BOGOTA: Un soldat franco-colombien de la Légion étrangère française a été enlevé début août dans une région de Colombie contrôlée par la guérilla, a annoncé l'armée jeudi.

José Olger Melo Charry a été pris en otage le 6 août alors qu'il circulait sur une route du département de Nariño, dans le sud-ouest du pays, selon un rapport de l'armée consulté par l'AFP.

Les responsables présumés de cet enlèvement sont des dissidents de la guérilla des Farc, aujourd'hui dissoute, qui avaient refusé de signer l'accord de paix de 2016 avec le gouvernement, indique le document.

Les rebelles l'ont enlevé après avoir réalisé qu'il appartenait à la Légion étrangère française, d'après la même source.
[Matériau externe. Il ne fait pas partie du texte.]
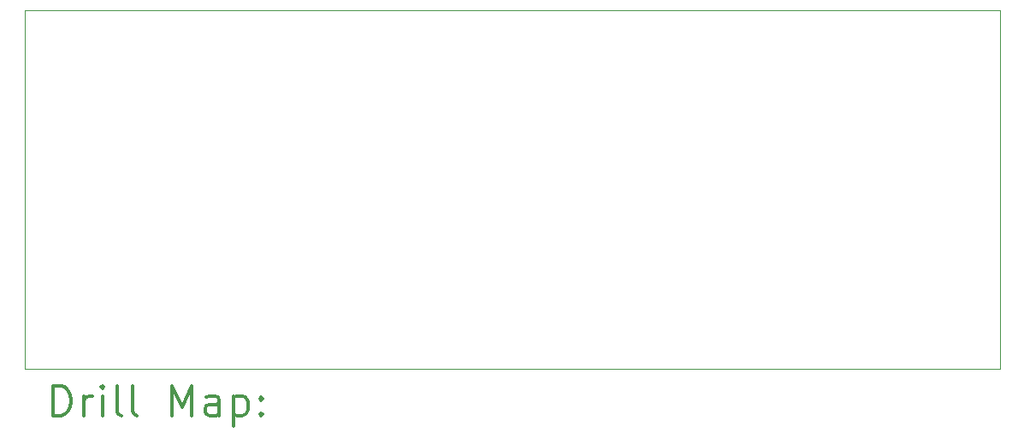
<source format=gbr>
%FSLAX45Y45*%
G04 Gerber Fmt 4.5, Leading zero omitted, Abs format (unit mm)*
G04 Created by KiCad (PCBNEW 5.1.4) date 2019-11-14 20:39:04*
%MOMM*%
%LPD*%
G04 APERTURE LIST*
%ADD10C,0.050000*%
%ADD11C,0.200000*%
%ADD12C,0.300000*%
G04 APERTURE END LIST*
D10*
X6350000Y-6350000D02*
X16002000Y-6350000D01*
X6350000Y-9906000D02*
X6350000Y-6350000D01*
X16002000Y-9906000D02*
X6350000Y-9906000D01*
X16002000Y-9906000D02*
X16002000Y-6350000D01*
D11*
D12*
X6633928Y-10374214D02*
X6633928Y-10074214D01*
X6705357Y-10074214D01*
X6748214Y-10088500D01*
X6776786Y-10117072D01*
X6791071Y-10145643D01*
X6805357Y-10202786D01*
X6805357Y-10245643D01*
X6791071Y-10302786D01*
X6776786Y-10331357D01*
X6748214Y-10359929D01*
X6705357Y-10374214D01*
X6633928Y-10374214D01*
X6933928Y-10374214D02*
X6933928Y-10174214D01*
X6933928Y-10231357D02*
X6948214Y-10202786D01*
X6962500Y-10188500D01*
X6991071Y-10174214D01*
X7019643Y-10174214D01*
X7119643Y-10374214D02*
X7119643Y-10174214D01*
X7119643Y-10074214D02*
X7105357Y-10088500D01*
X7119643Y-10102786D01*
X7133928Y-10088500D01*
X7119643Y-10074214D01*
X7119643Y-10102786D01*
X7305357Y-10374214D02*
X7276786Y-10359929D01*
X7262500Y-10331357D01*
X7262500Y-10074214D01*
X7462500Y-10374214D02*
X7433928Y-10359929D01*
X7419643Y-10331357D01*
X7419643Y-10074214D01*
X7805357Y-10374214D02*
X7805357Y-10074214D01*
X7905357Y-10288500D01*
X8005357Y-10074214D01*
X8005357Y-10374214D01*
X8276786Y-10374214D02*
X8276786Y-10217072D01*
X8262500Y-10188500D01*
X8233928Y-10174214D01*
X8176786Y-10174214D01*
X8148214Y-10188500D01*
X8276786Y-10359929D02*
X8248214Y-10374214D01*
X8176786Y-10374214D01*
X8148214Y-10359929D01*
X8133928Y-10331357D01*
X8133928Y-10302786D01*
X8148214Y-10274214D01*
X8176786Y-10259929D01*
X8248214Y-10259929D01*
X8276786Y-10245643D01*
X8419643Y-10174214D02*
X8419643Y-10474214D01*
X8419643Y-10188500D02*
X8448214Y-10174214D01*
X8505357Y-10174214D01*
X8533928Y-10188500D01*
X8548214Y-10202786D01*
X8562500Y-10231357D01*
X8562500Y-10317072D01*
X8548214Y-10345643D01*
X8533928Y-10359929D01*
X8505357Y-10374214D01*
X8448214Y-10374214D01*
X8419643Y-10359929D01*
X8691071Y-10345643D02*
X8705357Y-10359929D01*
X8691071Y-10374214D01*
X8676786Y-10359929D01*
X8691071Y-10345643D01*
X8691071Y-10374214D01*
X8691071Y-10188500D02*
X8705357Y-10202786D01*
X8691071Y-10217072D01*
X8676786Y-10202786D01*
X8691071Y-10188500D01*
X8691071Y-10217072D01*
M02*

</source>
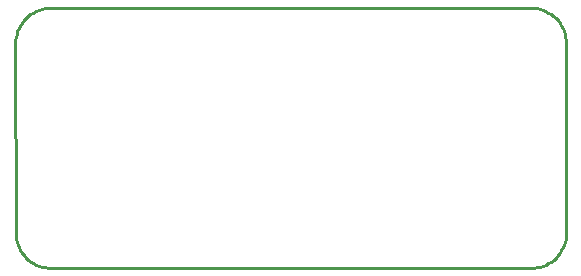
<source format=gbr>
G04 EAGLE Gerber RS-274X export*
G75*
%MOMM*%
%FSLAX34Y34*%
%LPD*%
%IN*%
%IPPOS*%
%AMOC8*
5,1,8,0,0,1.08239X$1,22.5*%
G01*
G04 Define Apertures*
%ADD10C,0.254000*%
D10*
X4674Y197789D02*
X4902Y37569D01*
X5016Y34955D01*
X5358Y32360D01*
X5924Y29805D01*
X6711Y27309D01*
X7713Y24891D01*
X8921Y22569D01*
X10328Y20362D01*
X11921Y18286D01*
X13689Y16356D01*
X15619Y14588D01*
X17695Y12995D01*
X19902Y11588D01*
X22224Y10380D01*
X24642Y9378D01*
X27138Y8591D01*
X29693Y8025D01*
X32288Y7683D01*
X34902Y7569D01*
X441046Y7569D01*
X443661Y7683D01*
X446256Y8025D01*
X448811Y8591D01*
X451307Y9378D01*
X453725Y10380D01*
X456046Y11588D01*
X458253Y12995D01*
X460330Y14588D01*
X462259Y16356D01*
X464028Y18286D01*
X465621Y20362D01*
X467027Y22569D01*
X468235Y24891D01*
X469237Y27309D01*
X470024Y29805D01*
X470590Y32360D01*
X470932Y34955D01*
X471046Y37569D01*
X470818Y197789D01*
X470703Y200404D01*
X470362Y202999D01*
X469795Y205554D01*
X469008Y208050D01*
X468007Y210468D01*
X466798Y212789D01*
X465392Y214996D01*
X463799Y217073D01*
X462031Y219002D01*
X460101Y220771D01*
X458025Y222364D01*
X455818Y223770D01*
X453496Y224978D01*
X451078Y225980D01*
X448582Y226767D01*
X446027Y227333D01*
X443432Y227675D01*
X440818Y227789D01*
X34674Y227789D01*
X32059Y227675D01*
X29464Y227333D01*
X26909Y226767D01*
X24413Y225980D01*
X21995Y224978D01*
X19674Y223770D01*
X17466Y222364D01*
X15390Y220771D01*
X13460Y219002D01*
X11692Y217073D01*
X10099Y214996D01*
X8693Y212789D01*
X7484Y210468D01*
X6483Y208050D01*
X5696Y205554D01*
X5129Y202999D01*
X4788Y200404D01*
X4674Y197789D01*
M02*

</source>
José Olger Melo Charry, caporal engagé dans l'armée française depuis quatre ans, était en permission dans son pays d'origine, a déclaré jeudi le colonel Mauricio Osorio à la radio colombienne Blu Radio.

Le groupe accusé de cet enlèvement est dirigé par un homme connu sous le nom d'Ivan Mordisco, le guérillero le plus recherché de Colombie.

Les groupes armés du pays, principalement impliqués dans le trafic de drogue et l'exploitation minière illégale, ont recours aux enlèvements pour extorquer de l'argent ou faire pression sur les autorités.

Le président Abelardo de la Espriella, tenant de la droite dure, affiche depuis son arrivée au pouvoir début août une politique de lutte sans merci contre les guérillas et les narcotrafiquants, avec le soutien des Etats-Unis.

Son prédécesseur de gauche, Gustavo Petro, lui-même ancien membre d'une autre guérilla dissoute, avait échoué dans la plupart de ses tentatives de conclure la paix, et de nombreux experts soulignent que les groupes armés se sont renforcés durant sa présidence.